Article and Graphic by Molly Murphey, website editor
I’m amazing. If a college doesn’t want me, that’s their loss. This is my mantra each time I log onto the Common App. For me, as for many of my peers, college applications are a long, arduous process. Yes, after hours of College Essay Guy videos and half a dozen virtual college tours, I’m prepared, but I’m also stressed beyond belief and I think I’ve accidentally trained a part of my brain to think like a college admissions officer.
The tiny admissions officer compels my peers and me to ask ourselves: Do I go out for soccer this year even though I probably won’t make captain or should I double down on volunteer tutoring? Do I have time for a college visit with the upcoming exam? (That’s if you dare to visit a college before admissions decisions come out.) Should I apply to a four year university or the SRJC? The COVID-19 pandemic has further complicated things by forcing students to weigh their education against their safety.
Many schools have sought to take pressure off of applicants this year by switching to a test-optional policy (that’s for the SAT and ACT). Stanford explains the change this way: “[s]tudents may continue to self-report test scores in their application if they would like. Applications without test scores will not be at a disadvantage. We urge students not to jeopardize their health or well-being to take future sittings of non-required tests.” University of California campuses are test-blind this year meaning that admissions officers “will not consider ACT or SAT test scores for admissions decisions or the awarding of scholarships for any applicants.”
Why then, are Santa Rosa High School seniors electing to take the tests? Next month, Emi Burke, a senior, is sitting for her second SAT since the pandemic began. She views highly selective schools like Stanford as more test-recommended than test-optional. If the university didn’t care about test scores, they wouldn’t accept them at all, right?

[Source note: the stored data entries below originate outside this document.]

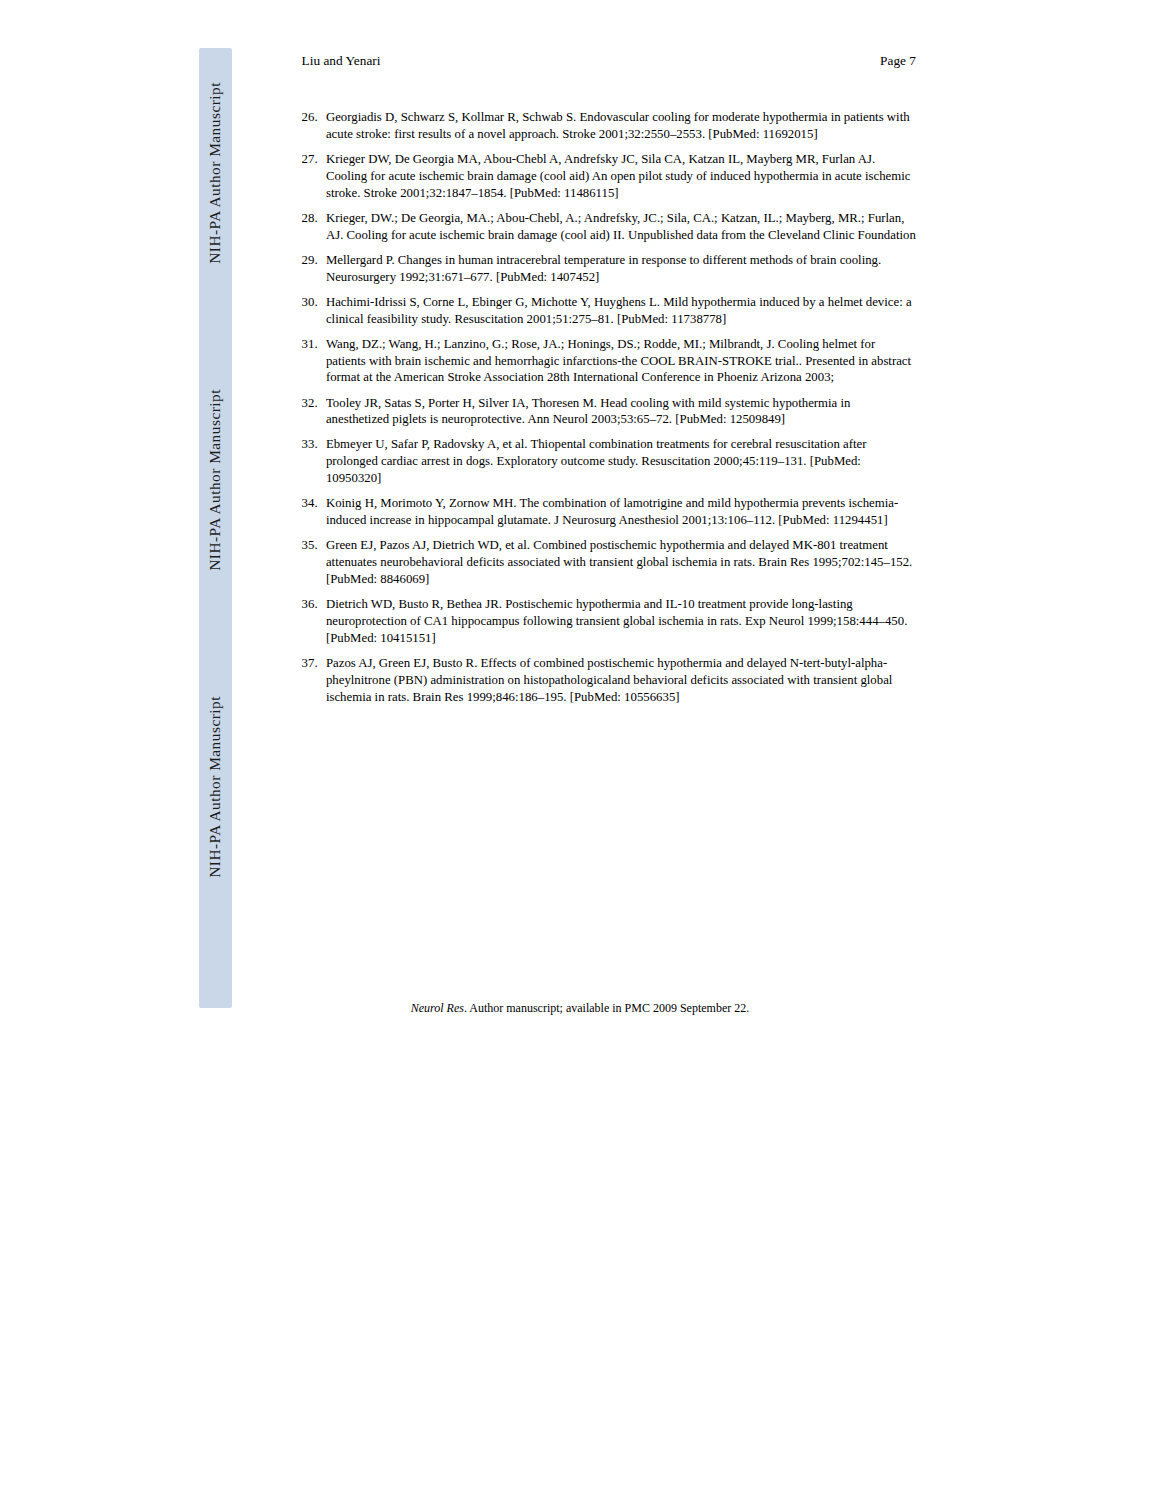NIH-PA Author Manuscript
NIH-PA Author Manuscript
NIH-PA Author Manuscript
Liu and Yenari
Page 7
26. Georgiadis D, Schwarz S, Kollmar R, Schwab S. Endovascular cooling for moderate hypothermia in patients with acute stroke: first results of a novel approach. Stroke 2001;32:2550–2553. [PubMed: 11692015]
27. Krieger DW, De Georgia MA, Abou-Chebl A, Andrefsky JC, Sila CA, Katzan IL, Mayberg MR, Furlan AJ. Cooling for acute ischemic brain damage (cool aid) An open pilot study of induced hypothermia in acute ischemic stroke. Stroke 2001;32:1847–1854. [PubMed: 11486115]
28. Krieger, DW.; De Georgia, MA.; Abou-Chebl, A.; Andrefsky, JC.; Sila, CA.; Katzan, IL.; Mayberg, MR.; Furlan, AJ. Cooling for acute ischemic brain damage (cool aid) II. Unpublished data from the Cleveland Clinic Foundation
29. Mellergard P. Changes in human intracerebral temperature in response to different methods of brain cooling. Neurosurgery 1992;31:671–677. [PubMed: 1407452]
30. Hachimi-Idrissi S, Corne L, Ebinger G, Michotte Y, Huyghens L. Mild hypothermia induced by a helmet device: a clinical feasibility study. Resuscitation 2001;51:275–81. [PubMed: 11738778]
31. Wang, DZ.; Wang, H.; Lanzino, G.; Rose, JA.; Honings, DS.; Rodde, MI.; Milbrandt, J. Cooling helmet for patients with brain ischemic and hemorrhagic infarctions-the COOL BRAIN-STROKE trial.. Presented in abstract format at the American Stroke Association 28th International Conference in Phoeniz Arizona 2003;
32. Tooley JR, Satas S, Porter H, Silver IA, Thoresen M. Head cooling with mild systemic hypothermia in anesthetized piglets is neuroprotective. Ann Neurol 2003;53:65–72. [PubMed: 12509849]
33. Ebmeyer U, Safar P, Radovsky A, et al. Thiopental combination treatments for cerebral resuscitation after prolonged cardiac arrest in dogs. Exploratory outcome study. Resuscitation 2000;45:119–131. [PubMed: 10950320]
34. Koinig H, Morimoto Y, Zornow MH. The combination of lamotrigine and mild hypothermia prevents ischemia-induced increase in hippocampal glutamate. J Neurosurg Anesthesiol 2001;13:106–112. [PubMed: 11294451]
35. Green EJ, Pazos AJ, Dietrich WD, et al. Combined postischemic hypothermia and delayed MK-801 treatment attenuates neurobehavioral deficits associated with transient global ischemia in rats. Brain Res 1995;702:145–152. [PubMed: 8846069]
36. Dietrich WD, Busto R, Bethea JR. Postischemic hypothermia and IL-10 treatment provide long-lasting neuroprotection of CA1 hippocampus following transient global ischemia in rats. Exp Neurol 1999;158:444–450. [PubMed: 10415151]
37. Pazos AJ, Green EJ, Busto R. Effects of combined postischemic hypothermia and delayed N-tert-butyl-alpha-pheylnitrone (PBN) administration on histopathologicaland behavioral deficits associated with transient global ischemia in rats. Brain Res 1999;846:186–195. [PubMed: 10556635]
Neurol Res. Author manuscript; available in PMC 2009 September 22.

The problem with the way I had been approaching college admissions hit me during a virtual information session for an elite school. The representative spent 15 minutes talking about the school and its various programs and faculty, 30 minutes telling attendees what the school is looking for on applications and how students may make themselves more appealing and 15 minutes answering questions, most along the lines of: “Do I have a chance if my grades weren’t stellar in freshman year?” The answer boiled down to you can try… but probably not.
At some point I sat down and asked myself why I was taking the optional SAT, why I was rushing to and from volunteer engagements to which I could not devote my full attention and whether I could really take that many AP classes this year. I wondered whether it was worth the trouble to get into some mystical perfect college if I was miserable now.
While talking over our experiences with the college admissions process at break, Ellie Marsh, a senior, said, “I feel like I’m always asking people what colleges they’re applying to and how high their GPAs are because I’m a little bit insecure out my chances of getting into a good school” and that the process “feels so isolating when no one talks about it.” There were murmurs of agreement around our table and it was good to know that if it was hard, at least I wasn’t the only one feeling that way. Still, it’s sad that for most students the process is not one they look forward to.
I’m not discouraging you from applying to college and I’m not saying that you shouldn’t be realistic about your admission chances and financial constraints. I’m saying that the college application process should be challenging, yes, but also empowering and fun. Remember that you’re choosing your school. It’s on the colleges to be good enough for you, not the other way around. It’s not going to get any easier, but I think that if we change our mindsets we can make it less painful.
Say it with me: I am amazing and I’m going to kick butt.